PKO BP: jakie będą ceny jabłek?
Pierwsze, późnoletnie ceny jabłek deserowych były dla producentów optymistyczne. Jednak sytuacja na rynku zmienia się pod wpływam prognoz przedstawionych przez Główny Urząd Statystyczny i WAPA. Analitycy PKO BP wypowiedzieli się o prognozowanych cenach jabłek do końca sezonu 2024/26.
Jak poinformowało PKO BP, w sierpniu stowarzyszenie WAPA podało wstępne prognozy dla unijnych zbiorów jabłek w 2025 – wg nich będą one niższe o 0,1% r/r, co oznacza najgorszy wynik od 2018. Uwagę zwraca historycznie niska produkcja na Węgrzech (spadek o 52% r/r), a mniejsze zbiory odnotują również Włochy – największy unijny eksporter jabłek.
Warto przypomnieć, że GUS we wrześniu podniósł szacunki zbiorów owoców z drzew do 4,1 mln t (4,0 mln t w lipcu), co oznacza ich wzrost o 9% r/r. Zbiory jabłek mają być wyższe o 10% r/r (w lipcu oczekiwano wzrostu o ok. 5% r/r).

- Nienajlepsze perspektywy zbiorów oraz wyraźnie niższy poziom zapasów tworzyły presję na podwyżki cen jabłek w trzecim kwartale 2025. W sierpniu, wg danych IERiGŻ, przeciętna cena skupu jabłek deserowych była wyższa o 22% r/r. Wyższa podaż w kraju i presja ze strony przetwórstwa odbijają się jednak negatywnie na cenach – dane MRiRW wskazują już na spadek r/r w ostatnim tyg. września - poinformowali analitycy PKO BP.
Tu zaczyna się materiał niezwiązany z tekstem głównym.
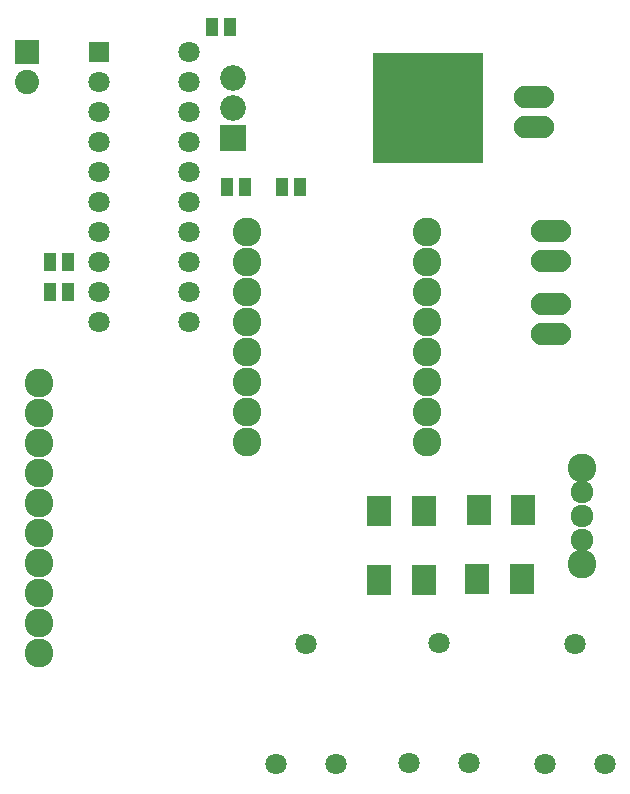
<source format=gts>
G04 (created by PCBNEW (2013-07-07 BZR 4022)-stable) date 10/18/2013 11:27:31 AM*
%MOIN*%
G04 Gerber Fmt 3.4, Leading zero omitted, Abs format*
%FSLAX34Y34*%
G01*
G70*
G90*
G04 APERTURE LIST*
%ADD10C,0.00590551*%
%ADD11C,0.095748*%
%ADD12C,0.075748*%
%ADD13R,0.085748X0.085748*%
%ADD14C,0.085748*%
%ADD15R,0.365748X0.365748*%
%ADD16R,0.040748X0.060748*%
%ADD17C,0.0708661*%
%ADD18O,0.134448X0.075048*%
%ADD19R,0.078748X0.102348*%
%ADD20R,0.070748X0.070748*%
%ADD21C,0.070748*%
%ADD22R,0.080748X0.080748*%
%ADD23C,0.080748*%
G04 APERTURE END LIST*
G54D10*
G54D11*
X98800Y-47523D03*
G54D12*
X98800Y-48350D03*
X98800Y-49137D03*
X98798Y-49924D03*
G54D11*
X98800Y-50751D03*
X87625Y-39675D03*
X87625Y-40675D03*
X87625Y-41675D03*
X87625Y-42675D03*
X87625Y-43675D03*
X87625Y-44675D03*
X87625Y-45675D03*
X87625Y-46675D03*
X93625Y-46675D03*
X93625Y-45675D03*
X93625Y-44675D03*
X93625Y-43675D03*
X93625Y-42675D03*
X93625Y-41675D03*
X93625Y-40675D03*
X93625Y-39675D03*
X80700Y-44700D03*
X80700Y-45700D03*
X80700Y-46700D03*
X80700Y-47700D03*
X80700Y-48700D03*
X80700Y-49700D03*
X80700Y-50700D03*
X80700Y-51700D03*
X80700Y-52700D03*
X80700Y-53700D03*
G54D13*
X87175Y-36525D03*
G54D14*
X87175Y-34525D03*
X87175Y-35525D03*
G54D15*
X93675Y-35525D03*
G54D16*
X87575Y-38175D03*
X86975Y-38175D03*
X89400Y-38175D03*
X88800Y-38175D03*
X87050Y-32850D03*
X86450Y-32850D03*
X81675Y-41675D03*
X81075Y-41675D03*
X81650Y-40675D03*
X81050Y-40675D03*
G54D17*
X98550Y-53420D03*
X97550Y-57420D03*
X99550Y-57420D03*
X94030Y-53380D03*
X93030Y-57380D03*
X95030Y-57380D03*
X89610Y-53400D03*
X88610Y-57400D03*
X90610Y-57400D03*
G54D18*
X97775Y-39650D03*
X97775Y-40650D03*
X97775Y-42075D03*
X97775Y-43075D03*
X97200Y-36180D03*
X97200Y-35180D03*
G54D19*
X93518Y-48980D03*
X92022Y-48980D03*
X95297Y-51255D03*
X96793Y-51255D03*
X93518Y-51280D03*
X92022Y-51280D03*
X95347Y-48930D03*
X96843Y-48930D03*
G54D20*
X82700Y-33675D03*
G54D21*
X82700Y-34675D03*
X82700Y-35675D03*
X82700Y-36675D03*
X82700Y-37675D03*
X82700Y-38675D03*
X82700Y-39675D03*
X82700Y-40675D03*
X82700Y-41675D03*
X82700Y-42675D03*
X85700Y-42675D03*
X85700Y-41675D03*
X85700Y-40675D03*
X85700Y-39675D03*
X85700Y-38675D03*
X85700Y-37675D03*
X85700Y-36675D03*
X85700Y-35675D03*
X85700Y-34675D03*
X85700Y-33675D03*
G54D22*
X80300Y-33675D03*
G54D23*
X80300Y-34675D03*
M02*

</source>
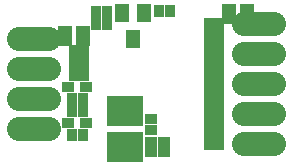
<source format=gbs>
G04 (created by PCBNEW (2013-04-19 BZR 4011)-stable) date 02/09/2014 23:44:52*
%MOIN*%
G04 Gerber Fmt 3.4, Leading zero omitted, Abs format*
%FSLAX34Y34*%
G01*
G70*
G90*
G04 APERTURE LIST*
%ADD10C,2.3622e-006*%
%ADD11R,0.0357X0.0436*%
%ADD12R,0.06X0.1*%
%ADD13R,0.0436X0.0357*%
%ADD14O,0.18X0.08*%
%ADD15R,0.0515X0.0594*%
%ADD16R,0.045X0.065*%
G04 APERTURE END LIST*
G54D10*
G54D11*
X88473Y-63200D03*
X88827Y-63200D03*
G54D12*
X89750Y-66100D03*
X89750Y-67300D03*
X89150Y-67300D03*
X89150Y-66100D03*
G54D11*
X87723Y-64500D03*
X88077Y-64500D03*
X88473Y-62800D03*
X88827Y-62800D03*
X90927Y-62750D03*
X90573Y-62750D03*
X87723Y-64900D03*
X88077Y-64900D03*
X88027Y-66100D03*
X87673Y-66100D03*
G54D13*
X90750Y-67477D03*
X90750Y-67123D03*
X90300Y-66727D03*
X90300Y-66373D03*
G54D11*
X92577Y-66400D03*
X92223Y-66400D03*
X92577Y-65600D03*
X92223Y-65600D03*
X92577Y-67200D03*
X92223Y-67200D03*
X92577Y-65200D03*
X92223Y-65200D03*
X92577Y-63200D03*
X92223Y-63200D03*
X92577Y-64000D03*
X92223Y-64000D03*
X92577Y-63600D03*
X92223Y-63600D03*
X92577Y-64800D03*
X92223Y-64800D03*
X92577Y-66800D03*
X92223Y-66800D03*
X92577Y-66000D03*
X92223Y-66000D03*
X92223Y-64400D03*
X92577Y-64400D03*
X87723Y-64100D03*
X88077Y-64100D03*
G54D14*
X93900Y-63200D03*
X93900Y-64200D03*
X93900Y-65200D03*
X93900Y-66200D03*
X93900Y-67200D03*
X86400Y-63700D03*
X86400Y-64700D03*
X86400Y-65700D03*
X86400Y-66700D03*
G54D13*
X90300Y-67123D03*
X90300Y-67477D03*
G54D15*
X89700Y-63683D03*
X90075Y-62817D03*
X89325Y-62817D03*
G54D16*
X92900Y-62850D03*
X93500Y-62850D03*
X88050Y-63600D03*
X87450Y-63600D03*
G54D11*
X88027Y-66900D03*
X87673Y-66900D03*
X87673Y-65700D03*
X88027Y-65700D03*
G54D13*
X88150Y-66500D03*
X87550Y-66500D03*
X87550Y-65300D03*
X88150Y-65300D03*
M02*

</source>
Pokuszono się o prognozę cen owoców do końca bieżącego sezonu.
- Presja podaży będzie oddziaływać ujemnie na ceny owoców do końca sez. 2025/26 - poinformowano. - Utrzymają się spadki cen soków, choć ceny mrożonych owoców, z uwagi na niską podaż (niskie zapasy), mogą pozostać wyższe r/r. Niższe zbiory w krajach UE poza Polską, sugerujące wzrost popytu eksportowego, mogą być czynnikiem łagodzącym obniżki.